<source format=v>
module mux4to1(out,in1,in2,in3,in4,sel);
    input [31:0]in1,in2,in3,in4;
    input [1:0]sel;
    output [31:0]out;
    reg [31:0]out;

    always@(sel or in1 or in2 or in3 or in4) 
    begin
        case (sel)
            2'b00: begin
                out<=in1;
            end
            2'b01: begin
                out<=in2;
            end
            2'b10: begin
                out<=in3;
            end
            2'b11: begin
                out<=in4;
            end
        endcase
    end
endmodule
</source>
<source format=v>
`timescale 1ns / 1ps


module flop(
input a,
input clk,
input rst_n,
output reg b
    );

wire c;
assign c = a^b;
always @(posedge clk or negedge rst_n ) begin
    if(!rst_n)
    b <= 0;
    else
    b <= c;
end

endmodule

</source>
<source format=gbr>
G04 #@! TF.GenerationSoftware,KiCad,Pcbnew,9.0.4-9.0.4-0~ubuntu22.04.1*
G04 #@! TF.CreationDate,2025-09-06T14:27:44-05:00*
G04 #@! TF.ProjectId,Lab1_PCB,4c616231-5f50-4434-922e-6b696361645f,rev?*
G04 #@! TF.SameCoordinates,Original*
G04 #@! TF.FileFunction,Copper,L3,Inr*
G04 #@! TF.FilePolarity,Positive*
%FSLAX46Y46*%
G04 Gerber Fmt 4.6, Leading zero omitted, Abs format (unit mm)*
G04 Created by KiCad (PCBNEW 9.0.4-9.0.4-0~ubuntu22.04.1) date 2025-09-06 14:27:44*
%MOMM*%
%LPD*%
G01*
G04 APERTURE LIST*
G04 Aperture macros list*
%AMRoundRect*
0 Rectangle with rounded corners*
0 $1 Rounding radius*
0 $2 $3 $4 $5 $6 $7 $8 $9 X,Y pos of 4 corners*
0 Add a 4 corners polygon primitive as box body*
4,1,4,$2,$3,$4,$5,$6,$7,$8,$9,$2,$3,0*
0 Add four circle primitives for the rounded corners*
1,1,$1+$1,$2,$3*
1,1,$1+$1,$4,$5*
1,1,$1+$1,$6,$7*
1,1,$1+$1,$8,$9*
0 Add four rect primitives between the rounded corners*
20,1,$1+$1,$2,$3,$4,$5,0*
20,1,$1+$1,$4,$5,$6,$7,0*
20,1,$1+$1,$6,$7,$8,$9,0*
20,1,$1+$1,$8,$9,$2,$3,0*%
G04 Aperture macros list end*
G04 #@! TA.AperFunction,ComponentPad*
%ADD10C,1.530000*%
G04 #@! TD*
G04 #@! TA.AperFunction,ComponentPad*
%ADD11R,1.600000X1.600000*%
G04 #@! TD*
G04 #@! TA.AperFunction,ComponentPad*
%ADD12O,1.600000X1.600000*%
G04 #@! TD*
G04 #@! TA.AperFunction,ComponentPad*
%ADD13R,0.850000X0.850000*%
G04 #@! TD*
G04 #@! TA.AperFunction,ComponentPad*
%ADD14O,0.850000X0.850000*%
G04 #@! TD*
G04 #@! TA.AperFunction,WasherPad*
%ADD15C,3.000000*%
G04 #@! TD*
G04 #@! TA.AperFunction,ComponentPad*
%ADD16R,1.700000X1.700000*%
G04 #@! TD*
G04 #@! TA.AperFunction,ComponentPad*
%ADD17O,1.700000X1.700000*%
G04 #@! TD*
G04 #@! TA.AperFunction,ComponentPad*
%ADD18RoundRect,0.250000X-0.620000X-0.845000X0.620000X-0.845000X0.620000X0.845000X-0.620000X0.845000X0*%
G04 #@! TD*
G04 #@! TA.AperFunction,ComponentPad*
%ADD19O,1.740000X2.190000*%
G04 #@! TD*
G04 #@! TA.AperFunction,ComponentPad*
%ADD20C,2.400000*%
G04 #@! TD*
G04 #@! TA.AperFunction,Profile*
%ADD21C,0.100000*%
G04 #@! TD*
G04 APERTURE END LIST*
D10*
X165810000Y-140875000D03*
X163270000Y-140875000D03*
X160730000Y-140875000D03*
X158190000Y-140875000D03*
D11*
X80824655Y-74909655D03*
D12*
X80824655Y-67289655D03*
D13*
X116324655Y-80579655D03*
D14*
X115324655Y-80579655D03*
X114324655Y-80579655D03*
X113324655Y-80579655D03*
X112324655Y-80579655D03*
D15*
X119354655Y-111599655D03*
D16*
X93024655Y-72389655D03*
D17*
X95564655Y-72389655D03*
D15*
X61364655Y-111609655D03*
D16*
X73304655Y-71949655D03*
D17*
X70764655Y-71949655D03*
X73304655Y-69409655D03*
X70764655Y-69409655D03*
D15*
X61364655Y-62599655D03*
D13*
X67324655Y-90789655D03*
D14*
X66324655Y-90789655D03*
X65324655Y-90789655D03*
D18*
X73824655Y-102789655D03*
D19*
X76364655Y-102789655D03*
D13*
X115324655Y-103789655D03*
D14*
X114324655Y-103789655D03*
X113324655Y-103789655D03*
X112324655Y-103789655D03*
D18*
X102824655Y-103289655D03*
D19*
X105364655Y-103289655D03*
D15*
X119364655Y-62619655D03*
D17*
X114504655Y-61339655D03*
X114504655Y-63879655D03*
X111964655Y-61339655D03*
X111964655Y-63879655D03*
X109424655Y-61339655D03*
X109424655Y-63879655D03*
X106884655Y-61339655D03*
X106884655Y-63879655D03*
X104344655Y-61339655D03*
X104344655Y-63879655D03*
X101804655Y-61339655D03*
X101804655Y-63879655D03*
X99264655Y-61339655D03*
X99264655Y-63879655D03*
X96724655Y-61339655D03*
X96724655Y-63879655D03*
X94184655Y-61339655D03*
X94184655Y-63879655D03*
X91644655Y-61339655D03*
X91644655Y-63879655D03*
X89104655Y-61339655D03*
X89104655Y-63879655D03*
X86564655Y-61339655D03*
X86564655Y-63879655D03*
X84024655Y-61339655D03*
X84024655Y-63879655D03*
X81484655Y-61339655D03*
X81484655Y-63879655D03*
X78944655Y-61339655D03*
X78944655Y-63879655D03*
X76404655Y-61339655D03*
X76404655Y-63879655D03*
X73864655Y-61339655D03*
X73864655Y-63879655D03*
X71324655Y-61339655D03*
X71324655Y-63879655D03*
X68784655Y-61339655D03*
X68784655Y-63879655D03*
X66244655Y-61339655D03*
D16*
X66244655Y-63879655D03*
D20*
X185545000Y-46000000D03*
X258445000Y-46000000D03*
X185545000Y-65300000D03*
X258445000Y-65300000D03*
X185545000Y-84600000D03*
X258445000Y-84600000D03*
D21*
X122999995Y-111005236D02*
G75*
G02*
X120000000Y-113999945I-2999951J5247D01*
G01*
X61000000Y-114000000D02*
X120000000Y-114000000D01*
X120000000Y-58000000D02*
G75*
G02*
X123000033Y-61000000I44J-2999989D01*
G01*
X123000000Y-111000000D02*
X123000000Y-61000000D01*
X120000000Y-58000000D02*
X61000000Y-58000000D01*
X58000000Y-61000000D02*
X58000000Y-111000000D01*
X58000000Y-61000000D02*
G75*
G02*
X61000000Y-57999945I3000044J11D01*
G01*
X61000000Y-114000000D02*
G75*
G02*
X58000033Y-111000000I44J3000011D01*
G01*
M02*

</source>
= = = =
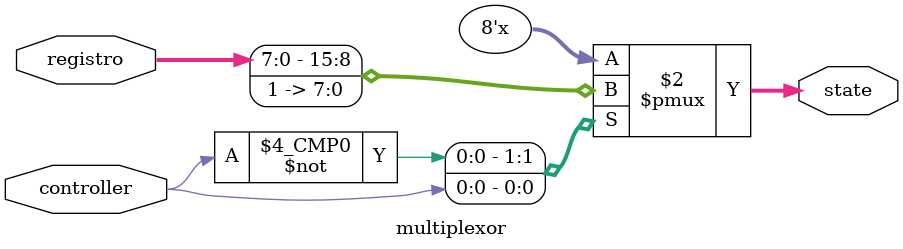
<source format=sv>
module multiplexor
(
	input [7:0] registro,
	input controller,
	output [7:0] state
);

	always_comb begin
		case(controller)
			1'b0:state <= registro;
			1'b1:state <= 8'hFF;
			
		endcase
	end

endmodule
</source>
= = = =
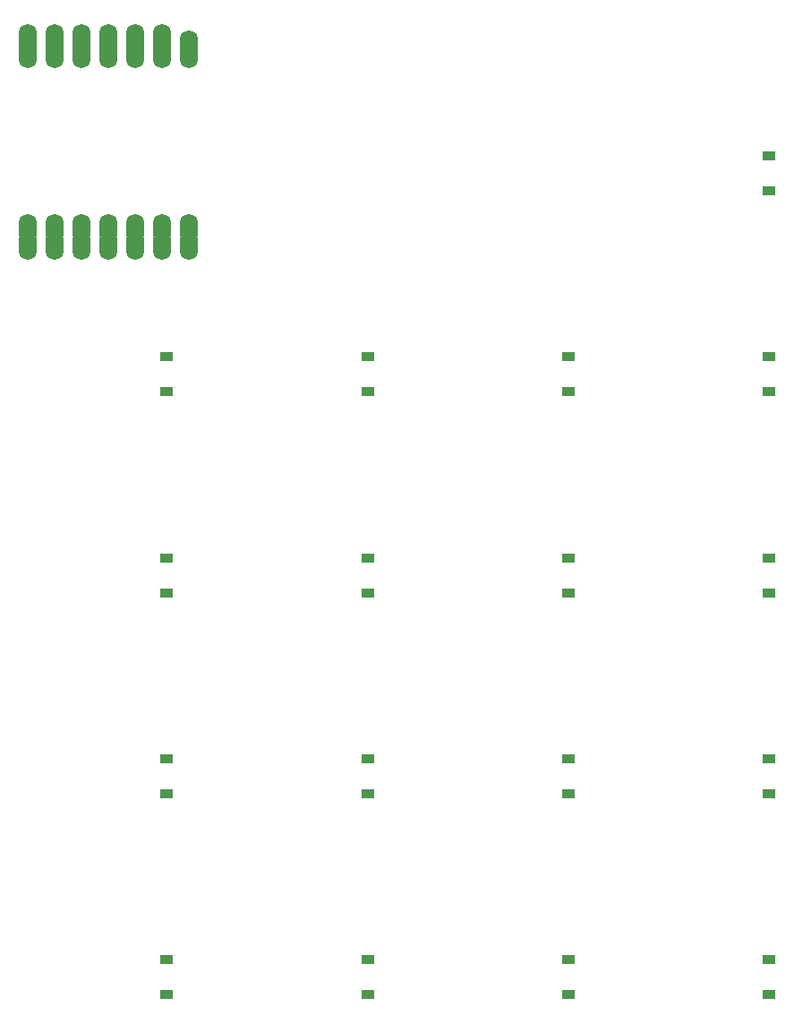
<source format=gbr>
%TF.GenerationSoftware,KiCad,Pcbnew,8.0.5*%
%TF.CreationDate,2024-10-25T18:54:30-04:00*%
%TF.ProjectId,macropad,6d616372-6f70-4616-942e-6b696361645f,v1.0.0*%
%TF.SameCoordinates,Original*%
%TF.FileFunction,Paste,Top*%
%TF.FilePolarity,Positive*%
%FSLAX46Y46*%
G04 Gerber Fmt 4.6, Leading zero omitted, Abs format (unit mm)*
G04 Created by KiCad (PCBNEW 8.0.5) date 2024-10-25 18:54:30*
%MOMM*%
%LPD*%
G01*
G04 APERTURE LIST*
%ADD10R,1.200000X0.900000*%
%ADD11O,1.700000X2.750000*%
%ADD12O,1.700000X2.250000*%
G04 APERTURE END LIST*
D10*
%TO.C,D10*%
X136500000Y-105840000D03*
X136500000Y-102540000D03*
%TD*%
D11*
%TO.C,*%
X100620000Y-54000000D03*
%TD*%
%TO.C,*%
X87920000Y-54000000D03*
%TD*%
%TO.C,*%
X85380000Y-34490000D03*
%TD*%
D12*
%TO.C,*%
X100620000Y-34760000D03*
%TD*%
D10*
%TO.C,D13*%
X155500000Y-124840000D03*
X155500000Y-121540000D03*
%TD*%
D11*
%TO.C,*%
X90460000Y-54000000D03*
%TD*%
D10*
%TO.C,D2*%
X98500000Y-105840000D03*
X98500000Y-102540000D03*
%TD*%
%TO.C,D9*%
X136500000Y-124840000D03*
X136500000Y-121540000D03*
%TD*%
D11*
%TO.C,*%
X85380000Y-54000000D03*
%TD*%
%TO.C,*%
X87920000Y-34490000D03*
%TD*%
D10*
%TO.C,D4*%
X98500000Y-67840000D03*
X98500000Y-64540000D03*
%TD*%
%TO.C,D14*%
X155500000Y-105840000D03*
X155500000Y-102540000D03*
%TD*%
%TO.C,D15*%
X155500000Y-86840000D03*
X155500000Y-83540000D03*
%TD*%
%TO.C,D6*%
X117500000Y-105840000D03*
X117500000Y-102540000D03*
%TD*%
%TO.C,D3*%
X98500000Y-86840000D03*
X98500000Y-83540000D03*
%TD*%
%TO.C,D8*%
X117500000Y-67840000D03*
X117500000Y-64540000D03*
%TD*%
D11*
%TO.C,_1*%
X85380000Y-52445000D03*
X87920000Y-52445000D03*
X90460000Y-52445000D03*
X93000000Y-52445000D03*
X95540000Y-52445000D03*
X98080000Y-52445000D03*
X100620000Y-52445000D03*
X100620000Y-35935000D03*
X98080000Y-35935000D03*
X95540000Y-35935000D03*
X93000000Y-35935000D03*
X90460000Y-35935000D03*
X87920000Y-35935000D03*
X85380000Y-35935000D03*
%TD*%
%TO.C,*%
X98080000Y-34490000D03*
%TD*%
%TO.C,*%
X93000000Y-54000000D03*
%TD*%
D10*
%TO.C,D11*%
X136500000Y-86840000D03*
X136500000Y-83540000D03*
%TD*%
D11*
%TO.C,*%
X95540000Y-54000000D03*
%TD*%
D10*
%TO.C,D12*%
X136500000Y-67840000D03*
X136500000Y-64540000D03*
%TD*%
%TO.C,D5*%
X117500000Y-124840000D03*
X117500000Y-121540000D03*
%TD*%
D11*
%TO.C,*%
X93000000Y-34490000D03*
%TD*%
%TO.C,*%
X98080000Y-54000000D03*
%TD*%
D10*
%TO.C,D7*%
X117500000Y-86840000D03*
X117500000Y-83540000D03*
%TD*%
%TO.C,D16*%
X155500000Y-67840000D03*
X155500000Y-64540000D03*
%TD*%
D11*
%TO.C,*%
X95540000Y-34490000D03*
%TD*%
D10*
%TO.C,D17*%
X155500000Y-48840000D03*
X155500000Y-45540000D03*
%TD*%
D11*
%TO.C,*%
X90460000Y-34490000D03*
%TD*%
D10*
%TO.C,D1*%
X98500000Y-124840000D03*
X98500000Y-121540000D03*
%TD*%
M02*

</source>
= = = =
* INSTRUCTION
In the material above, each line with the word "KiCad" should be copied.

* ANSWER SPACE
G04 #@! TF.GenerationSoftware,KiCad,Pcbnew,9.0.4-9.0.4-0~ubuntu22.04.1*
G04 Created by KiCad (PCBNEW 9.0.4-9.0.4-0~ubuntu22.04.1) date 2025-09-06 14:27:44*
%TF.GenerationSoftware,KiCad,Pcbnew,8.0.5*%
G04 Created by KiCad (PCBNEW 8.0.5) date 2024-10-25 18:54:30*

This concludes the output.